Opinión

La otra pandemia

Nunca en la historia la tecnología había avanzado tan rápido. Si bien celebramos los avances que facilitan nuestro día a día, rara vez nos detenemos a preguntarnos por los efectos que estos pueden tener en la forma de relacionarnos y en nuestro bienestar. En particular, ¿qué ocurre con los miles de niños y adolescentes que crecen inmersos en esta era digital? La evidencia es contundente: el uso temprano y no regulado de pantallas y aparatos tecnológicos puede tener graves consecuencias sobre el desarrollo socioemocional y cognitivo.

Estudios recientes muestran que los adolescentes que utilizan de manera prolongada las redes sociales tienen el doble de riesgo de presentar síntomas de depresión y ansiedad. En Chile, una investigación de Martínez-Líbano & Yeomans-Cabrera (2024) reveló que el 60,2% de estudiantes presenta síntomas de depresión y el 63,6% ansiedad, identificando “tener un celular” y el “uso intensivo de redes sociales” como factores de riesgo directo. Nada extraño si consideramos que, según una encuesta de Senda para ese mismo año, más del 60% de estudiantes de segundo medio pasan tres o más horas diarias en estas plataformas.

Por otra parte, el reconocido psicólogo Jonathan Haidt, autor de “La generación ansiosa”, señala una paradoja de la crianza moderna: protegemos a los niños frente a los riesgos del mundo físico, pero somos más permisivos en su acceso al mundo digital.
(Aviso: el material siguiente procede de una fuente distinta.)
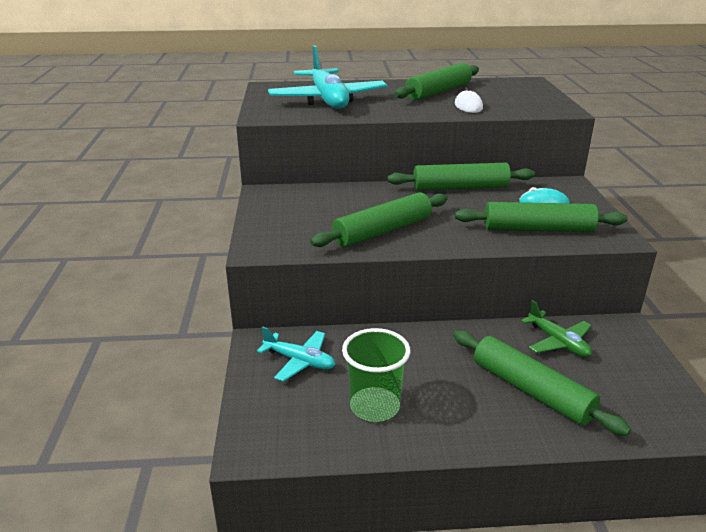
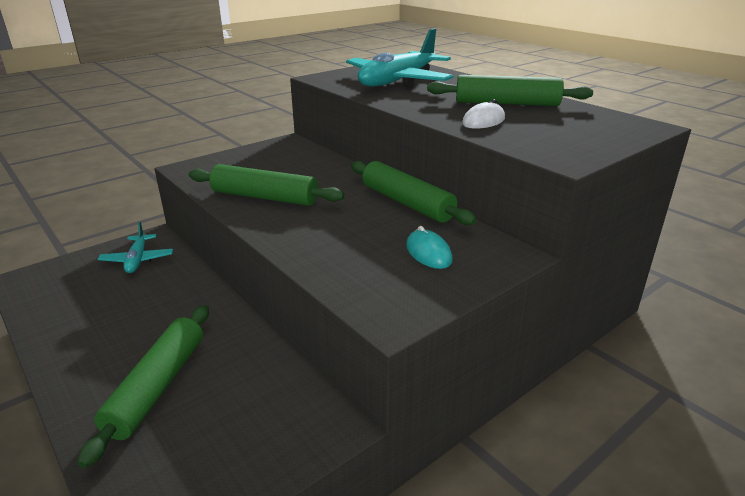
camera: 55 degrees right, 0 degrees up
(374, 406) = (92, 310): green cup -> none
(538, 229) = (354, 264): green rolling pin -> none
(558, 342) = (260, 381): green plane -> none

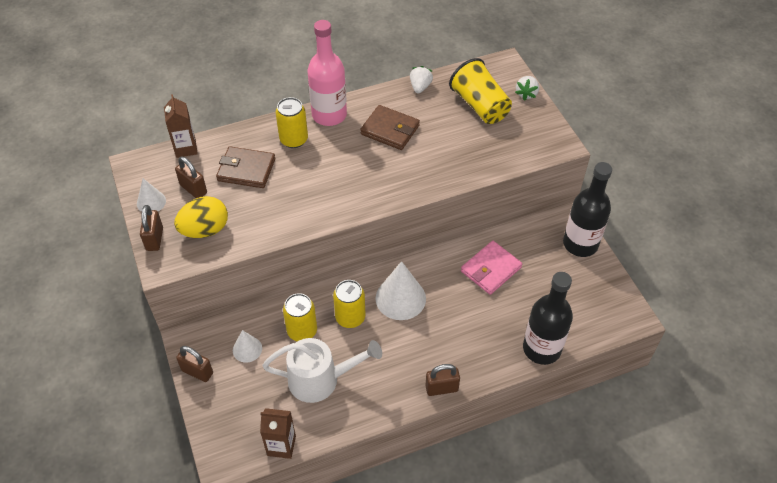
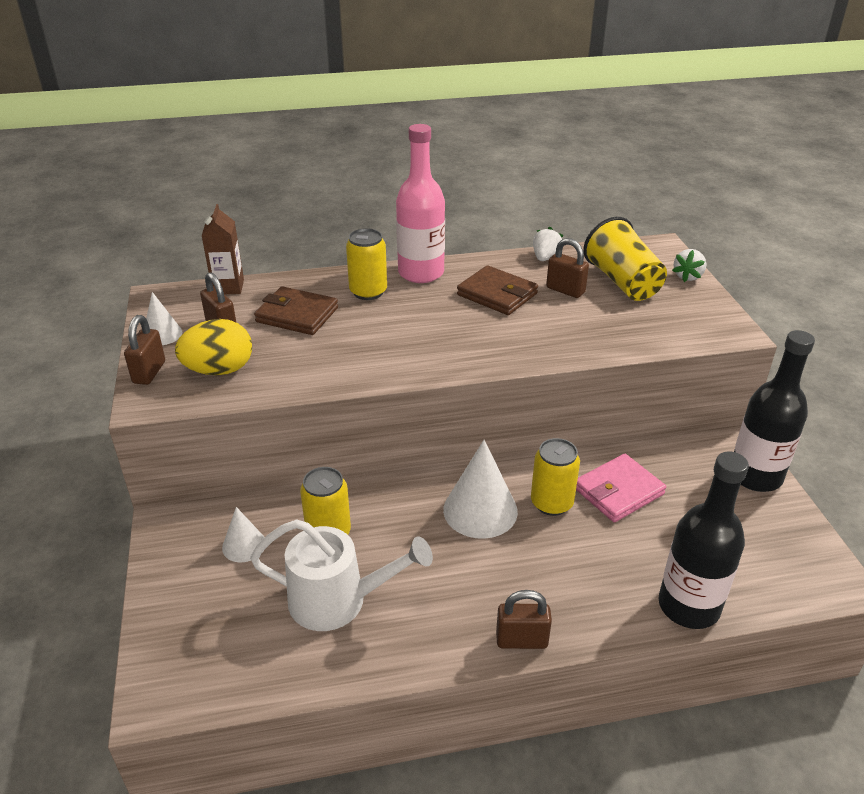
camera: 10 degrees right, 15 degrees down
(197, 371) = (164, 564): brown padlock -> brown padlock (565, 290)
(281, 446) = (252, 687): brown carton -> none
(350, 317) = (402, 525): yellow can -> yellow can (551, 503)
Por ejemplo, la exposición excesiva a contenido audiovisual en la primera infancia genera síntomas de irritabilidad, déficit atencional, menor capacidad de interacción social y alteraciones del sueño. Los especialistas atribuyen esto a los ritmos acelerados de estos contenidos y la ausencia de interacción humana real, lo que interfiere con aprendizajes esenciales en etapas críticas del neurodesarrollo.

Algunos países ya han tomado la iniciativa: en Francia el Parlamento propuso prohibir las redes sociales a menores de 15 años, mientras que en Australia se aprobó una ley que prohíbe el acceso a múltiples plataformas a menores de 16 años –entre ellas Facebook, Instagram, Snapchat, X (Twitter) y YouTube–. En Chile, a la par de las medidas adoptadas por municipios como Lo Barnechea y Las Condes, el Senado aprobó en general un proyecto que limita el uso de celulares en colegios. La iniciativa contempla prohibirlos hasta sexto básico y, posteriormente, permitir un uso regulado.
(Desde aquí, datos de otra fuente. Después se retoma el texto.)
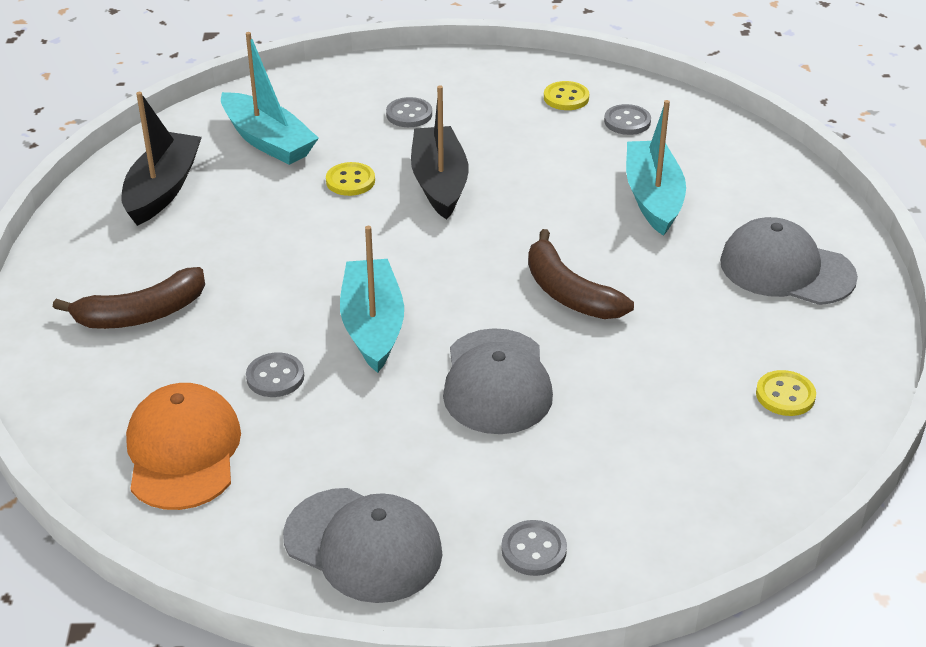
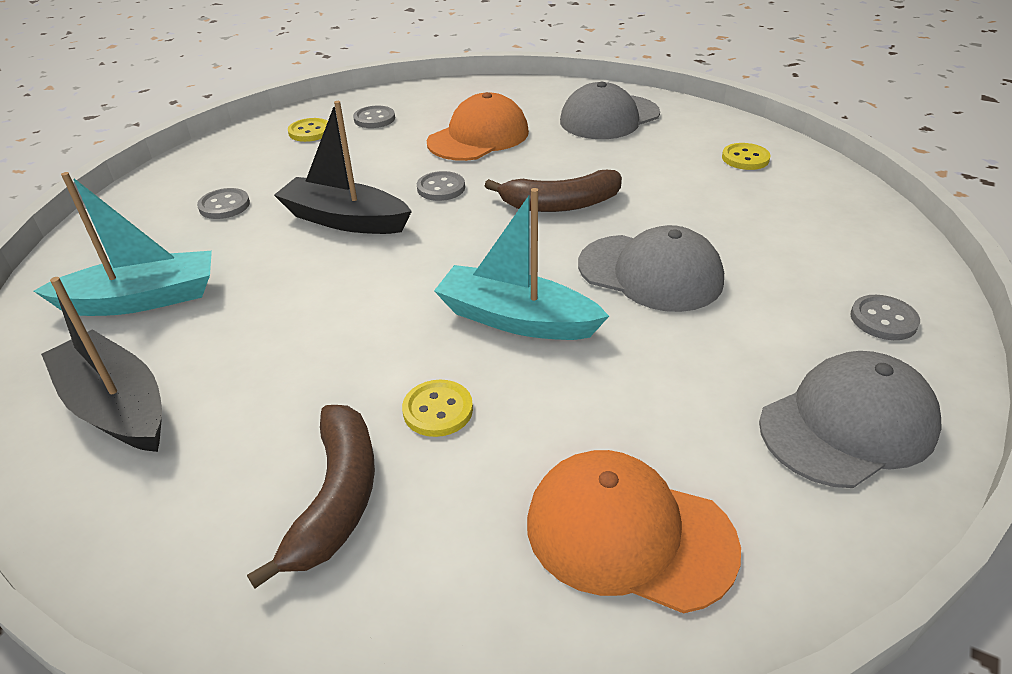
camera: 60 degrees left, 0 degrees up
(275, 377) = (546, 412): grey button -> grey button (441, 188)
(350, 181) = (279, 267): yellow button -> yellow button (438, 410)
(653, 197) = (478, 137): turquoise boat -> orange cap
Estas medidas son un primer paso necesario, pero aún insuficientes. Es fundamental involucrar a las familias, apoderados y al entorno educativo en estrategias integrales que aborden la complejidad del problema. Establecer horarios y zonas libres de pantallas en el hogar multiplica la eficacia de cualquier norma escolar. En esta línea, Haidt propone no solo restringir el acceso digital, sino también fomentar la independencia y el juego libre en el mundo real.

Esta última dimensión resulta crucial para el desarrollo. Uno de los principales riesgos del uso excesivo de pantallas es que niños y jóvenes dediquen menos tiempo a actividades que fomentan habilidades sociales esenciales –como la resolución de conflictos, la comunicación presencial, la regulación emocional y la colaboración–, competencias que se desarrollan mejor en juegos grupales y encuentros cara a cara.
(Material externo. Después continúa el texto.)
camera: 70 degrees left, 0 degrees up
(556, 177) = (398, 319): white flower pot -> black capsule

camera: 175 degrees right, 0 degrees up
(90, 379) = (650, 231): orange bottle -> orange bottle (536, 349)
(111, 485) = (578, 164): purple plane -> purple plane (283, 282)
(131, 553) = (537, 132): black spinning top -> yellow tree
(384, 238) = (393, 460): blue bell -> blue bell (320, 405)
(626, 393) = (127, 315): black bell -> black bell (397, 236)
La tecnología puede ser, ciertamente, una aliada poderosa para el aprendizaje y el desarrollo, pero su valor real depende de cómo la utilicemos. No se trata de aislar a los jóvenes del mundo digital, sino de evitar que estos espacios los aíslen de la realidad y de la posibilidad de explorar e interactuar sin la ansiedad que puede generar una pantalla. Si no actuamos a tiempo, el costo de esta pandemia silenciosa será mayor que el de cualquier innovación. El acceso a la tecnología puede esperar, la salud mental y el desarrollo de los jóvenes y niños no.